Sexual harassment is defined as unwanted sexual advances, or visual, verbal or physical conduct of a sexual nature. This definition includes many forms of offensive behavior and includes gender-based harassment of a person of the same sex as the harasser. The following is a partial list of violations:

  • Unwanted sexual advances
  • Offering employment benefits in exchange for sexual favors
  • Making or threatening reprisals after sexual advances are rejected
  • Visual conduct including but not limited to: Leering, making sexual gestures, displaying of suggestive objects, pictures, or cartoons
  • Verbal conduct including but not limited to: Making or using derogatory comments, epithets, slurs, jokes, or graphic verbal commentaries about an individual’s body
  • Physical conduct including but not limited to: Unwanted touching, impeding or blocking escape from situation, invasion of personal space

All employers are prohibited from harassing employees in the workplace. If harassment occurs, an employer may be liable even if management was not aware of the harassment. Employers are strictly responsible for harassment by their supervisors or agents. The harasser can be held personally liable for damages. Additionally, Government Code section 12940, subdivision (k), requires an entity to take “all reasonable steps to prevent harassment from occurring.” If an employer has failed to take such preventative measures, that employer can be held liable for the harassment.

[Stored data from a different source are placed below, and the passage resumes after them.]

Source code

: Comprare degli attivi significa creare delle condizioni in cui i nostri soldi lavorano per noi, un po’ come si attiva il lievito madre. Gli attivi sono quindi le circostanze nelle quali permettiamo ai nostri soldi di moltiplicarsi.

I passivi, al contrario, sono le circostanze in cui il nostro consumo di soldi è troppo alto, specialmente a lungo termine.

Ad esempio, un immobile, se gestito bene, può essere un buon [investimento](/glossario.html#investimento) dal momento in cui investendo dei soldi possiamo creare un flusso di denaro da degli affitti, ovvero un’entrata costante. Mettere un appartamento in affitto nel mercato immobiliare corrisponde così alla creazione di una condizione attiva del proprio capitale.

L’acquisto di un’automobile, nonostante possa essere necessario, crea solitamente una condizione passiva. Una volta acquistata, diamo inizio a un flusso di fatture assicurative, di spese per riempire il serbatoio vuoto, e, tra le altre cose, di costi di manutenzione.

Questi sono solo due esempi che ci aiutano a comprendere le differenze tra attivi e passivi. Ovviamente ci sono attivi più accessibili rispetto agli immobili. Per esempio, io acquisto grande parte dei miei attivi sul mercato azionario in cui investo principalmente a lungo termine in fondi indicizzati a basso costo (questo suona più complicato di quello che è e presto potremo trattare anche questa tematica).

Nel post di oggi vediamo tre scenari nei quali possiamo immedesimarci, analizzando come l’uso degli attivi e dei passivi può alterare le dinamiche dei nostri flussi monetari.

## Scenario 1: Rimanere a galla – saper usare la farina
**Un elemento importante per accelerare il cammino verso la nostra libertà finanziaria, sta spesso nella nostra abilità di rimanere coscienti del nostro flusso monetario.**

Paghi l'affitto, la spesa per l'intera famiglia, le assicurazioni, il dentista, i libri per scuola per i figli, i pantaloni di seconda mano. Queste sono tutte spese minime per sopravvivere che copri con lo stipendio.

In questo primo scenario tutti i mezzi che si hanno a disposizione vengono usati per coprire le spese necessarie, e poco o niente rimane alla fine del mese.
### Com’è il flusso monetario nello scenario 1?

A victim may be entitled to monetary damages even though no employment opportunity has been denied and there is no actual
loss of pay or benefits.
All employers have a legal obligation to prevent sexual harassment.

  • Employers must take all reasonable steps to prevent discrimination and harassment from occurring.
  • Employers must help ensure a workplace free from sexual harassment by posting in the workplace a poster made available by the Department of Fair Employment and Housing.
  • Employers must help ensure a workplace free from sexual harassment by distributing to employees information on sexual harassment.